Dora, as I've said before, is a good example of a person who fears the unfamiliar; she'd rather move from failed relationship to failed relationship than try to change things about herself in order to make a relationship last: being in a relationship that won't last is what's familiar to her. When things didn't end with Marten the way she'd expected they would, Dora got afraid, and when that didn't work, she got angry, with the result being she finally had an excuse to end the relationship, which is the outcome she'd been expecting all along.
Marten, to me, doesn't seem in quite this place. He's not so much stuck in a pattern as he is directionless.
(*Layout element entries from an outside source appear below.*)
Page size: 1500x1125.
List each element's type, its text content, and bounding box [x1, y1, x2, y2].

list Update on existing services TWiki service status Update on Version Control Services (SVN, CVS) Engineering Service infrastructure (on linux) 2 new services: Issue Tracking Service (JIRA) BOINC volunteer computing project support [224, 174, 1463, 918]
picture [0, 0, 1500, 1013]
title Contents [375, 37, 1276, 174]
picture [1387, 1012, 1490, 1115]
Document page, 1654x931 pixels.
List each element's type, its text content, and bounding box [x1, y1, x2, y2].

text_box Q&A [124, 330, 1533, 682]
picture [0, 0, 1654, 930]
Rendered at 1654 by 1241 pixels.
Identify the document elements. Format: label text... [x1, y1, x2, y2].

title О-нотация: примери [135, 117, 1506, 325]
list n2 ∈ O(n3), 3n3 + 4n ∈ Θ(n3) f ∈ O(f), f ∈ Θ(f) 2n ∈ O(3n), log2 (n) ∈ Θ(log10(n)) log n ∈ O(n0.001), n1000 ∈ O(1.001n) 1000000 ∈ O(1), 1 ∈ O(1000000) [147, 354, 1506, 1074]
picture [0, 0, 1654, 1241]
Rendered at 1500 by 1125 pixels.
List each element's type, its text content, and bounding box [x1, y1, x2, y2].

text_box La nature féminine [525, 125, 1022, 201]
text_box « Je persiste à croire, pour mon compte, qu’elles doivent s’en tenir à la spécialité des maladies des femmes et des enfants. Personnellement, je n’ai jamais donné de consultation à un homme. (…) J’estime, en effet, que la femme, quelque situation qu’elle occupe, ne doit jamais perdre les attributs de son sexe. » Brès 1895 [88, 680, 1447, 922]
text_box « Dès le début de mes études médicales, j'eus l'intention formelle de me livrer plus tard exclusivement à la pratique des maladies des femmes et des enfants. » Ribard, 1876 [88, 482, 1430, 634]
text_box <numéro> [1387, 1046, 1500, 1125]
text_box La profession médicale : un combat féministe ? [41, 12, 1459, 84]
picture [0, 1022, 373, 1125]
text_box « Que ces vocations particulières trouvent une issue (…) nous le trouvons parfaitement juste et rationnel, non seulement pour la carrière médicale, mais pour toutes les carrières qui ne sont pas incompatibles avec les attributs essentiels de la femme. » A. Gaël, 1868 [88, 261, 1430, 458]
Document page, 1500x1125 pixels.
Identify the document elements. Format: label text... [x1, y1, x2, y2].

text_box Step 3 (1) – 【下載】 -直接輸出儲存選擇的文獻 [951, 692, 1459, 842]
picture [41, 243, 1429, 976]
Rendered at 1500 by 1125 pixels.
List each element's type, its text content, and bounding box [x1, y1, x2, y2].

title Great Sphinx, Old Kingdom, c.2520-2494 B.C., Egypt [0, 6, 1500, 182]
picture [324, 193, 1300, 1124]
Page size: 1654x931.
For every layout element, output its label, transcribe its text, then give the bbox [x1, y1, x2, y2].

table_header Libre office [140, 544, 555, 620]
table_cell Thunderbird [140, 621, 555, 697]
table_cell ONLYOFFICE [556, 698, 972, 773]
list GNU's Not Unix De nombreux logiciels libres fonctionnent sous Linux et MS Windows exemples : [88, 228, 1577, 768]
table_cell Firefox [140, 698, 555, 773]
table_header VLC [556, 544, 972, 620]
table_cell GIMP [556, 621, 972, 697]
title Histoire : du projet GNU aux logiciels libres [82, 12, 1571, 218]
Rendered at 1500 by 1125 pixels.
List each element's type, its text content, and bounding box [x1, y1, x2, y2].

I suppose that, too, could be considered a pattern, but we've yet to see Marten actively struggle not to have a direction, so to me, anyway, the jury's still out on that. On the other hand, were Marten 'addicted' to moping, or were that his familiar place, it seems far more likely to me he'd have turned down Dora and kept waiting for Faye, using one excuse after another to not move on. One could argue he picked Dora because he knew it couldn't last, but it doesn't seem to me he knew her well enough at the time to predict that.
So I think Marten is basically still in the 'down' after what happened with Dora, and, as I said, the 'fresh' little down of realizing Padma will soon be leaving pushed him back downslope a little. And yet, rather than wallowing in that, we see him trying to work his way back 'up' by examining the situation and explaining to himself that a little fun with Padma is a good thing.
Meanwhile, I love seeing Pot Faye sitting next to him, piping away about how 'black' Kettle Marten is (when he's mildly smudged at best). Until recently, Faye's a poster child for staying in one place, and she's fresh off another attack of it.